So i have a scrapy spider as follows:
class CoursesSpider(scrapy.Spider):
name = "courses"
start_urls = [
'http://example.com'
]
def parse(self, response):
for subject in response.css('subject'):
subject_name = subject.css('subject::text').extract_first().strip()
subject_link = subject.css('subject::attr(href)').extract_first().strip()
subject_id = subject.css('subject::attr(id)').extract_first().strip()
if subject_link is not None:
subject_data = scrapy.Request(subject_link, callback=self.parse_course)
yield {
'subject_name': subject_name,
'subject_link': subject_link,
'subject_id': subject_id,
'subject_data': subject_data,
}
def parse_course(self, response):
subject_id = response.css('::attr(id)').extract_first().strip()
for course in response.css('course'):
course_name = course.css('course::text').extract_first().strip()
course_link = course.css('course::attr(href)').extract_first().strip()
course_id = course.css('course::attr(id)').extract_first().strip()
if course_link is not None:
course_data = scrapy.Request(course_link, callback=self.parse_class)
yield {
'course_name': course_name,
'course_link': course_link,
'course_id': subject_id + " " + course_id,
'course_data': course_data,
}
def parse_class(self, response):
course_id = response.css('::attr(id)').extract_first().strip()
for section in response.css('section'):
section_name = section.css('section::text').extract_first().strip()
section_link = section.css('section::attr(href)').extract_first().strip()
yield {
'section_name': section_name,
'section_link': section_link,
'course_id': course_id,
}
I'd like to get an output json file that has a tree structure like so:
{"subject_id": "...", "subject_name": "...", "subject_link": "...", "subject_data":
{"course_id": "...", "course_link": "...", "course_name": "...", "course_data":
{"course_id": "...", "section_link": "...", "section_name": "..."}
}
}
However i only get this:
{"subject_id": "...", "subject_data": "<Request GET http://example.com/something>", "subject_name": "...", "subject_link": "..."}
From my understanding this is because the yield code didn't get executed yet.

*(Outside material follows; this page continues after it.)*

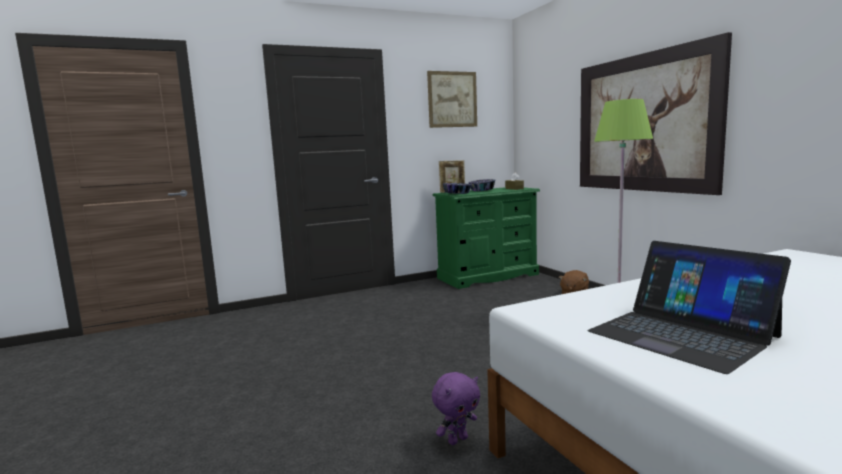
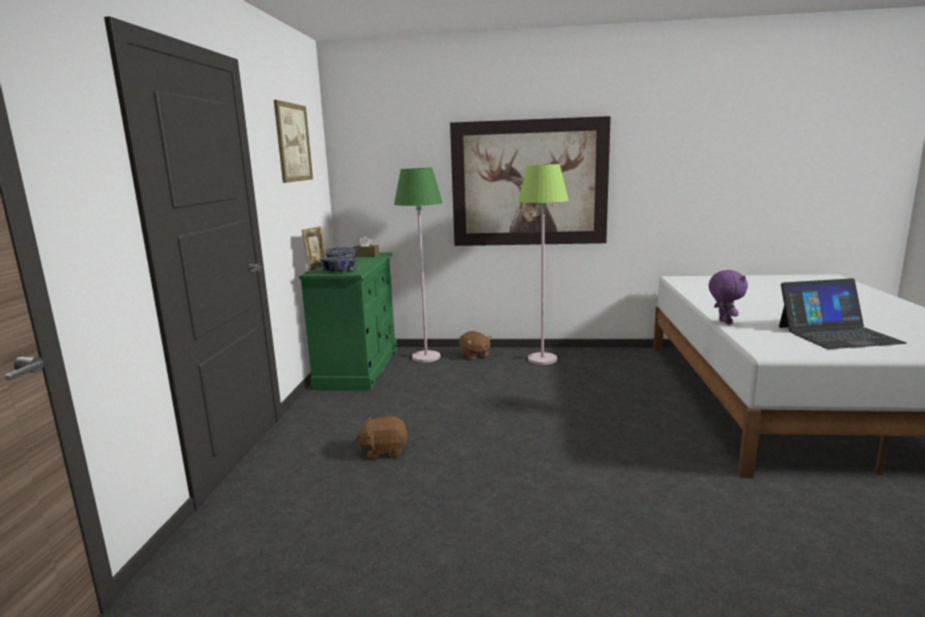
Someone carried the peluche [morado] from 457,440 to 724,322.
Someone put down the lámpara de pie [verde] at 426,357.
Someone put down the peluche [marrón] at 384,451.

How would i go about calling a equivalent of "scrapy crawl courses -o courses.json" that fully calls all requests? If that's not possible out-of-the-box how can i do this myself? Can i later import the json in a python file and run http://example.com/something> and the following ones somehow?
I know there's a lot of code, but it should clarify. Thanks for your help!